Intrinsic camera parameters

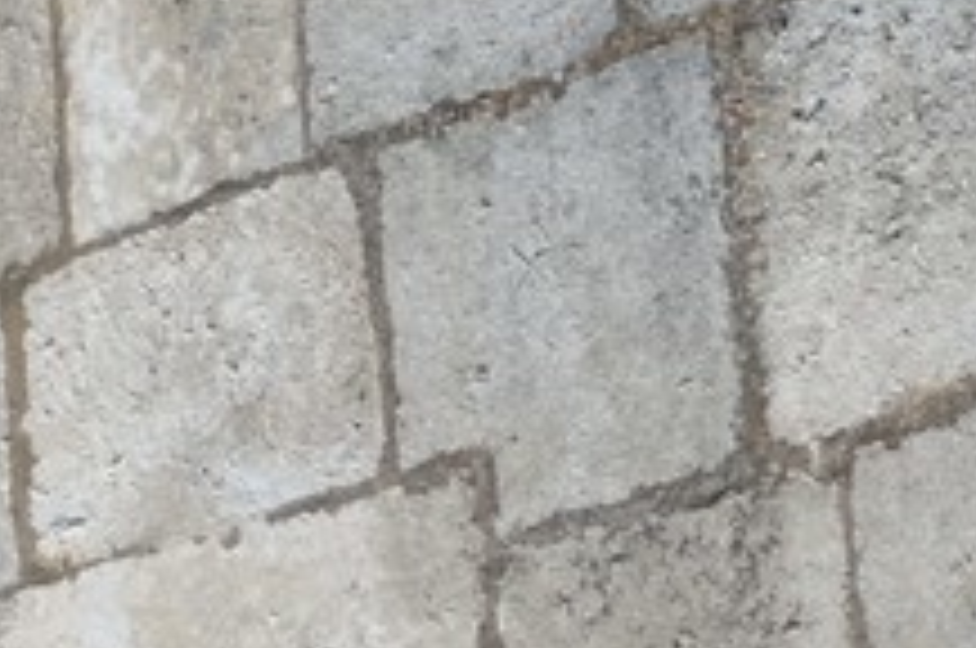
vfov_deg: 3.0
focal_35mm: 457
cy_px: -108
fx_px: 12371
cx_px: -2456
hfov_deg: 4.3
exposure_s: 1/250
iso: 200
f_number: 18
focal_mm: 62
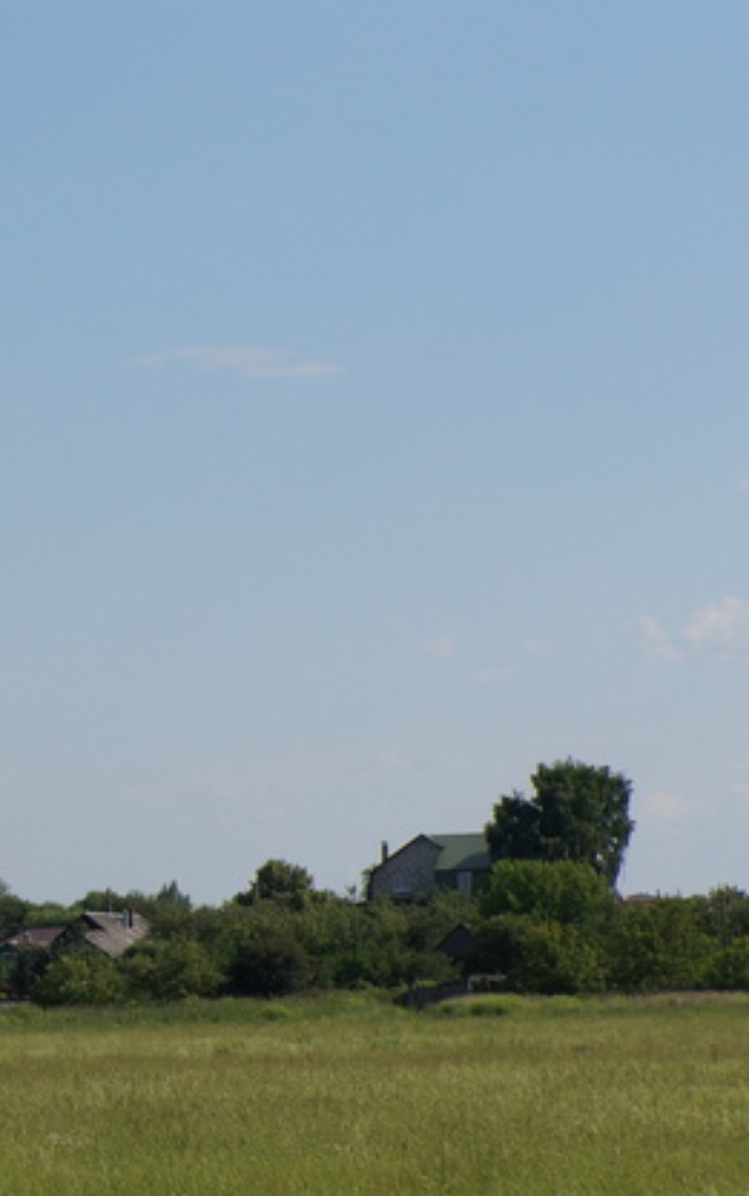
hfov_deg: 7.6
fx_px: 5580
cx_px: -270
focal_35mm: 171
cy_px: 777
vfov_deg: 12.2
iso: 400
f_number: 9
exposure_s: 1/1250
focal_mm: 55
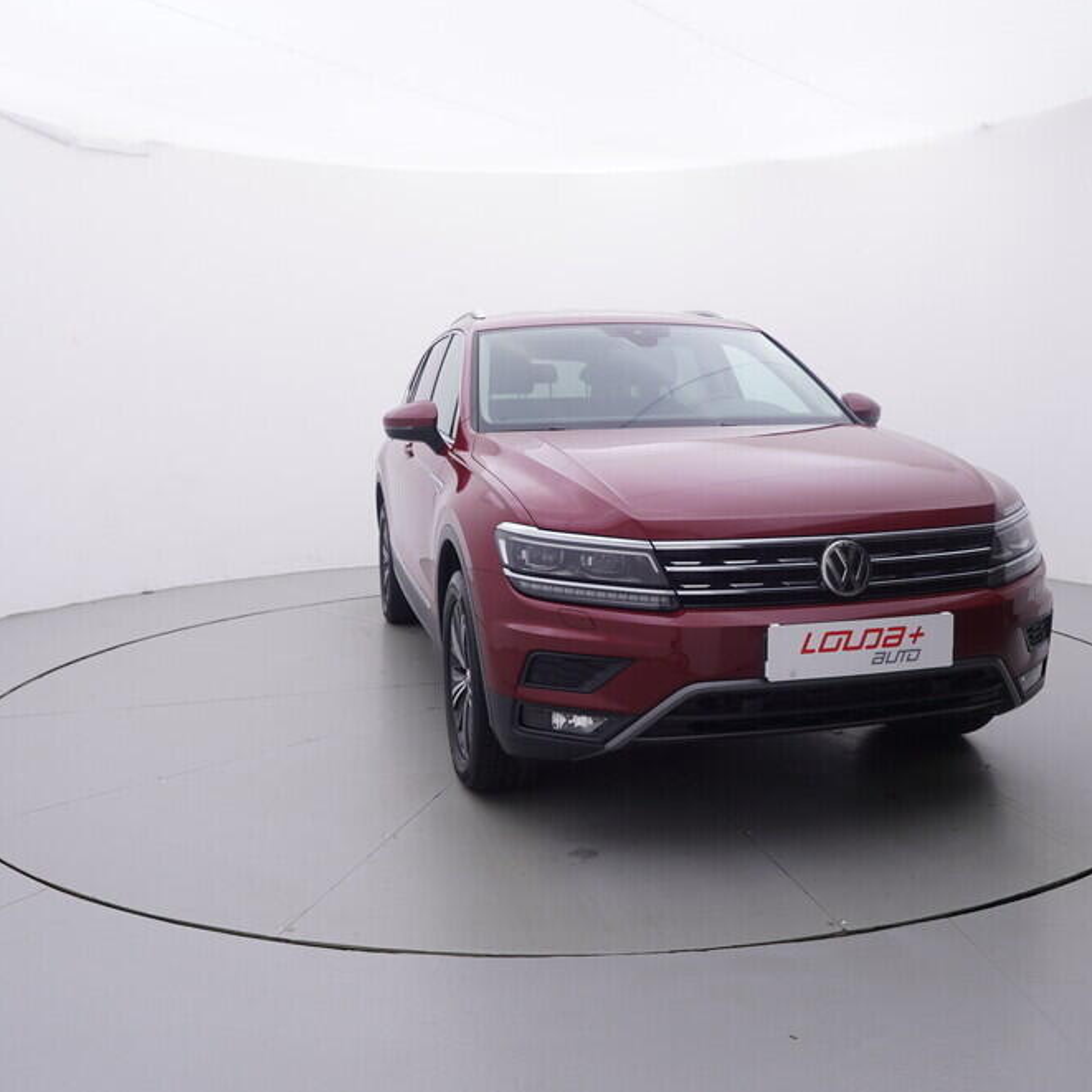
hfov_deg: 54.5
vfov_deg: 54.6
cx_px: 578
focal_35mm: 30
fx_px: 1059
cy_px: 532
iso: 200
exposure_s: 1/80
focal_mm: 15
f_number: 5
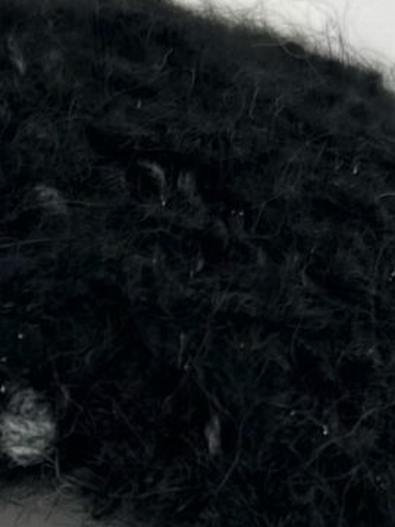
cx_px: 22
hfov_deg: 8.6
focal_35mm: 171
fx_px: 2603
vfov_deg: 10.3
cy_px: 1164
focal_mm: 6.76
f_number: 1.78
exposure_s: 1/372
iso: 80
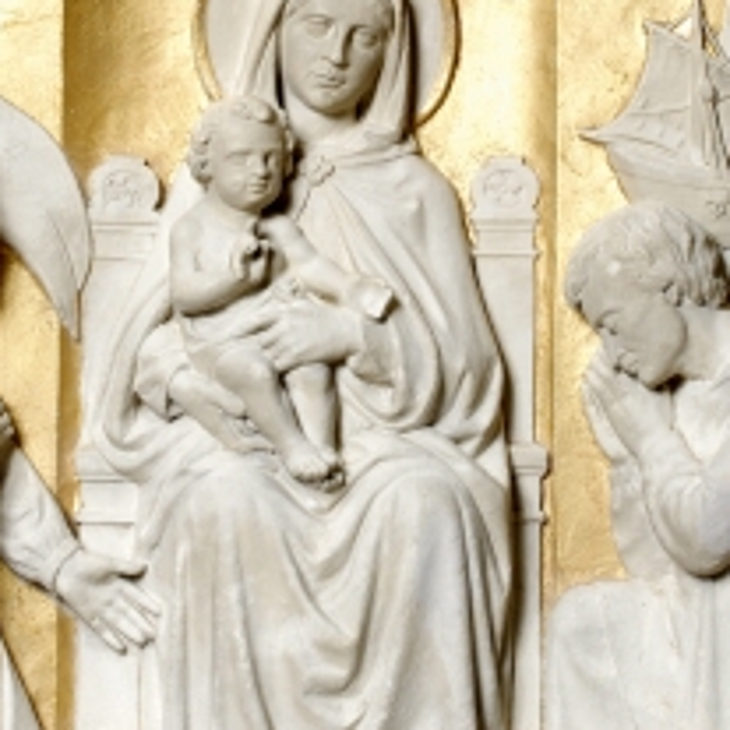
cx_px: 356
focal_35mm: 160
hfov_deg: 10.9
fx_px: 3817
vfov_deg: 10.9
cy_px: 254
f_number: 16
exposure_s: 1/100
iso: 100
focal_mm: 34
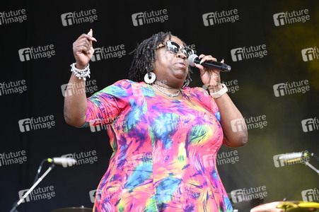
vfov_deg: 8.1
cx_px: 160
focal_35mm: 170
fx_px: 1505
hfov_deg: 12.1
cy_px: 106
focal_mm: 170
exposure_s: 1/200
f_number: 5.6
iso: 1000
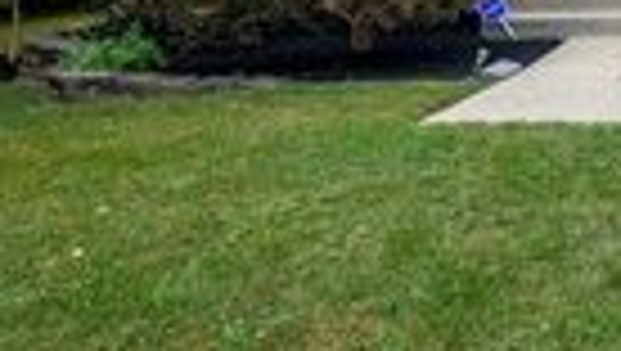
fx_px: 874
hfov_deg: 28.3
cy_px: -101
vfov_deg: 20.8
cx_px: 896
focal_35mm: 53
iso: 250
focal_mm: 14
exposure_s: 1/320
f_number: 7.1
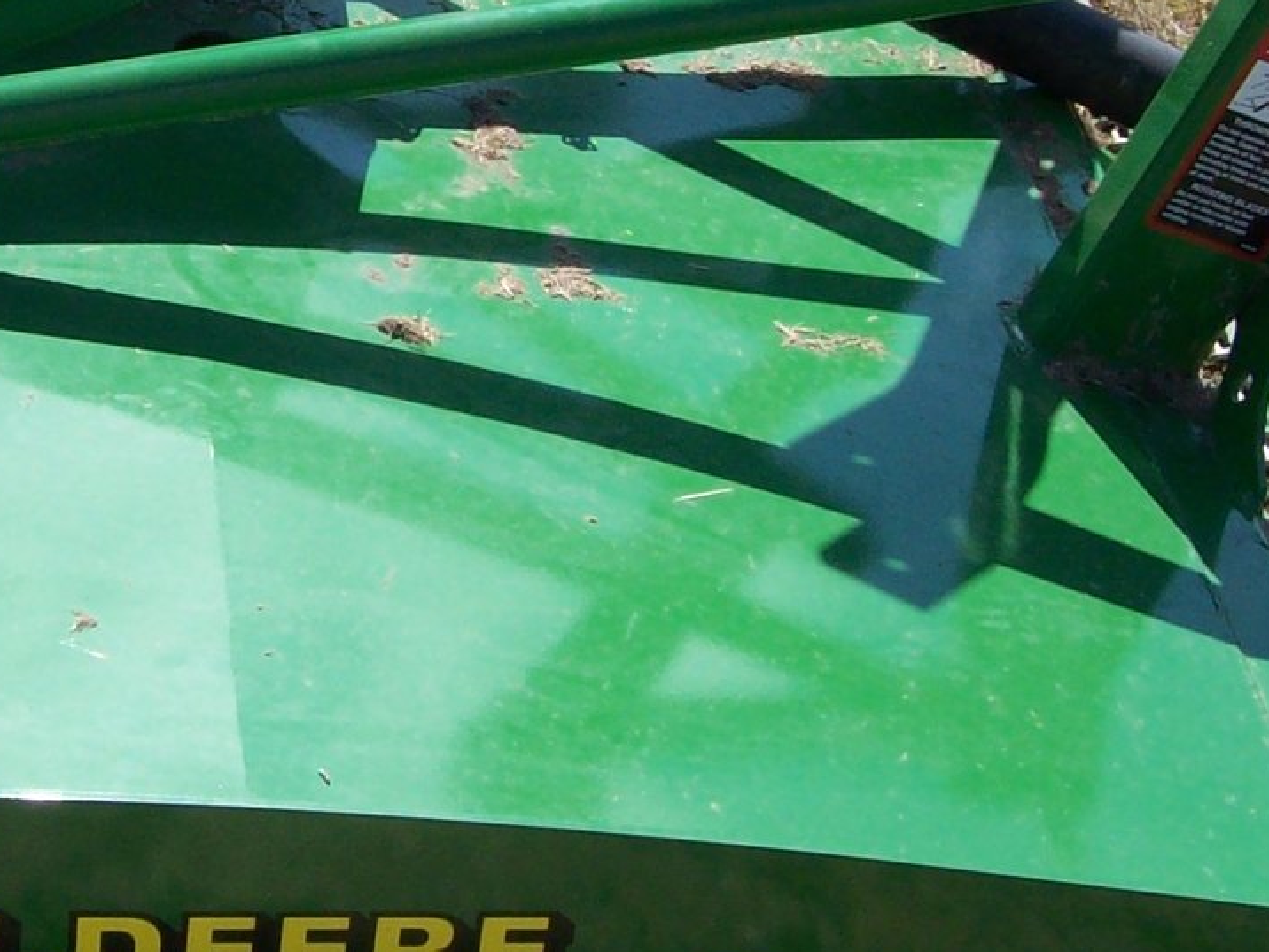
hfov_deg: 18.7
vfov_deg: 14.3
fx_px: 3776
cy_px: 208
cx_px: 89
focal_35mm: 103
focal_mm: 6
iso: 80
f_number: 4.8
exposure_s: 1/515
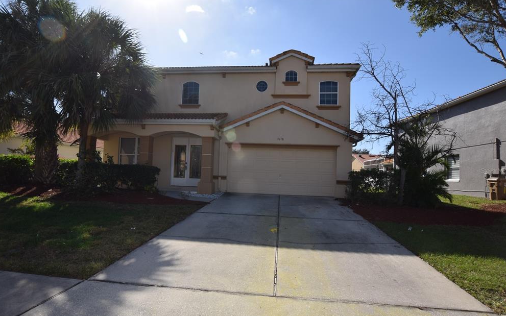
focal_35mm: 21
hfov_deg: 83.6
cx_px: 249
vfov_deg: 58.3
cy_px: 171
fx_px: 283
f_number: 10
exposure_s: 1/200
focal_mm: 13
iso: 100
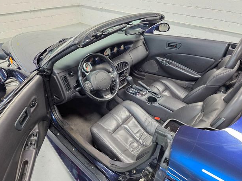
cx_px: 117
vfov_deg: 56.8
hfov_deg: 71.6
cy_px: 91
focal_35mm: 24
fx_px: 168
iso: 400
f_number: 1.7
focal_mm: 6.3
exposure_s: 1/120
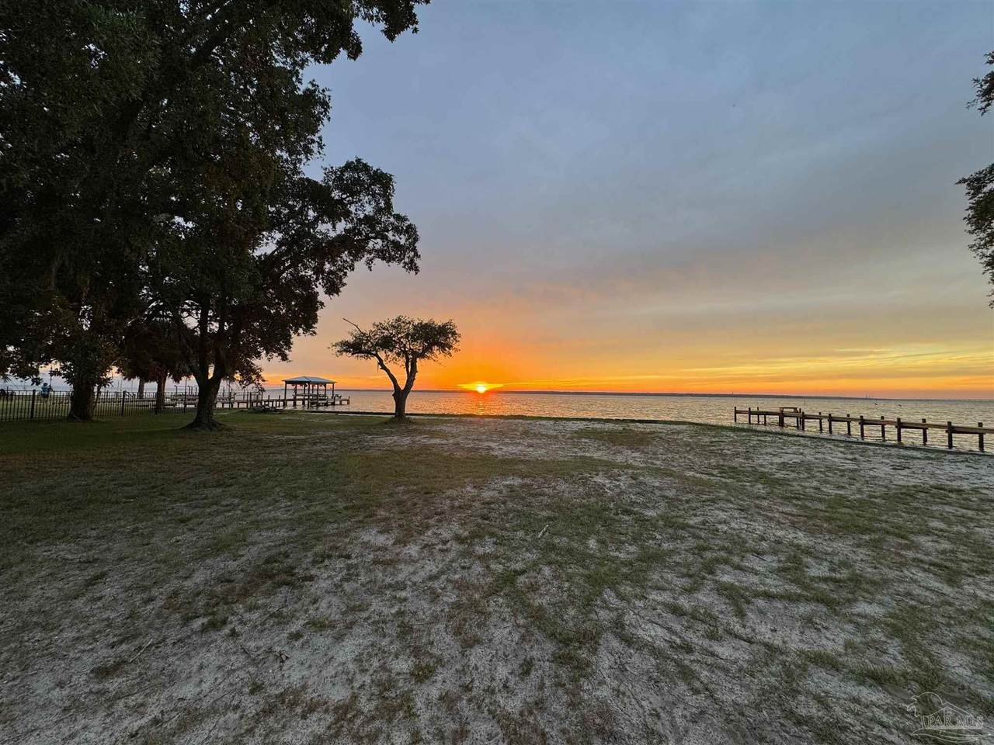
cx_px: 497
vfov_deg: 85.7
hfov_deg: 102.1
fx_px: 402
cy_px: 372
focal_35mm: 14
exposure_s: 1/99
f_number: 2.2
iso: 64
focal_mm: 2.22
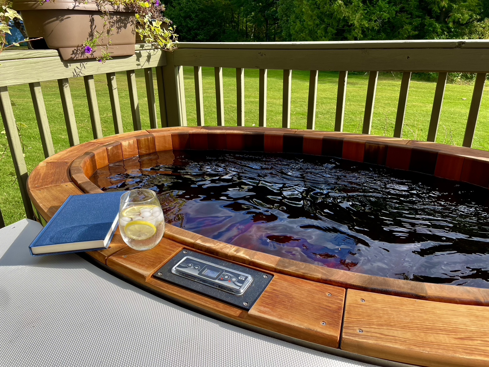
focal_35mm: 26
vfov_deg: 53.1
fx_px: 367
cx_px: 244
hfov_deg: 67.3
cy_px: 184
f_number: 1.6
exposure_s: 1/1195
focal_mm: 4.2
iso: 32
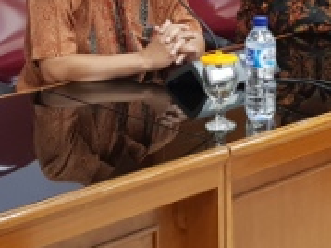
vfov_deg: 21.9
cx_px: 277
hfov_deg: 29.0
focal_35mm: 65
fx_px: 621
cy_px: 9
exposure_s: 1/33
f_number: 1.7
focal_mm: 4.2
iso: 160
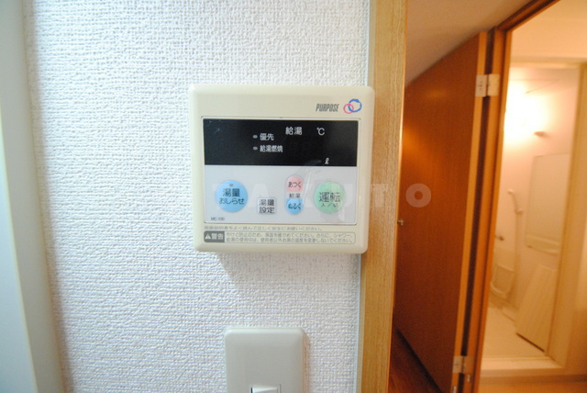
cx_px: 294
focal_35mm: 12
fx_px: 196
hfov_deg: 112.6
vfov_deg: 90.1
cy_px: 196
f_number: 4.5
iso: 1600
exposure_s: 1/30
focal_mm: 8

* WRITTEN TASK
Your answer must be the records exactly as they stand, with no pictures in it.

* RESULT
vfov_deg: 3.0
focal_35mm: 457
cy_px: -108
fx_px: 12371
cx_px: -2456
hfov_deg: 4.3
exposure_s: 1/250
iso: 200
f_number: 18
focal_mm: 62
hfov_deg: 7.6
fx_px: 5580
cx_px: -270
focal_35mm: 171
cy_px: 777
vfov_deg: 12.2
iso: 400
f_number: 9
exposure_s: 1/1250
focal_mm: 55
hfov_deg: 54.5
vfov_deg: 54.6
cx_px: 578
focal_35mm: 30
fx_px: 1059
cy_px: 532
iso: 200
exposure_s: 1/80
focal_mm: 15
f_number: 5
cx_px: 22
hfov_deg: 8.6
focal_35mm: 171
fx_px: 2603
vfov_deg: 10.3
cy_px: 1164
focal_mm: 6.76
f_number: 1.78
exposure_s: 1/372
iso: 80
cx_px: 356
focal_35mm: 160
hfov_deg: 10.9
fx_px: 3817
vfov_deg: 10.9
cy_px: 254
f_number: 16
exposure_s: 1/100
iso: 100
focal_mm: 34
vfov_deg: 8.1
cx_px: 160
focal_35mm: 170
fx_px: 1505
hfov_deg: 12.1
cy_px: 106
focal_mm: 170
exposure_s: 1/200
f_number: 5.6
iso: 1000
fx_px: 874
hfov_deg: 28.3
cy_px: -101
vfov_deg: 20.8
cx_px: 896
focal_35mm: 53
iso: 250
focal_mm: 14
exposure_s: 1/320
f_number: 7.1
hfov_deg: 18.7
vfov_deg: 14.3
fx_px: 3776
cy_px: 208
cx_px: 89
focal_35mm: 103
focal_mm: 6
iso: 80
f_number: 4.8
exposure_s: 1/515
focal_35mm: 21
hfov_deg: 83.6
cx_px: 249
vfov_deg: 58.3
cy_px: 171
fx_px: 283
f_number: 10
exposure_s: 1/200
focal_mm: 13
iso: 100
cx_px: 117
vfov_deg: 56.8
hfov_deg: 71.6
cy_px: 91
focal_35mm: 24
fx_px: 168
iso: 400
f_number: 1.7
focal_mm: 6.3
exposure_s: 1/120
cx_px: 497
vfov_deg: 85.7
hfov_deg: 102.1
fx_px: 402
cy_px: 372
focal_35mm: 14
exposure_s: 1/99
f_number: 2.2
iso: 64
focal_mm: 2.22
focal_35mm: 26
vfov_deg: 53.1
fx_px: 367
cx_px: 244
hfov_deg: 67.3
cy_px: 184
f_number: 1.6
exposure_s: 1/1195
focal_mm: 4.2
iso: 32
vfov_deg: 21.9
cx_px: 277
hfov_deg: 29.0
focal_35mm: 65
fx_px: 621
cy_px: 9
exposure_s: 1/33
f_number: 1.7
focal_mm: 4.2
iso: 160
cx_px: 294
focal_35mm: 12
fx_px: 196
hfov_deg: 112.6
vfov_deg: 90.1
cy_px: 196
f_number: 4.5
iso: 1600
exposure_s: 1/30
focal_mm: 8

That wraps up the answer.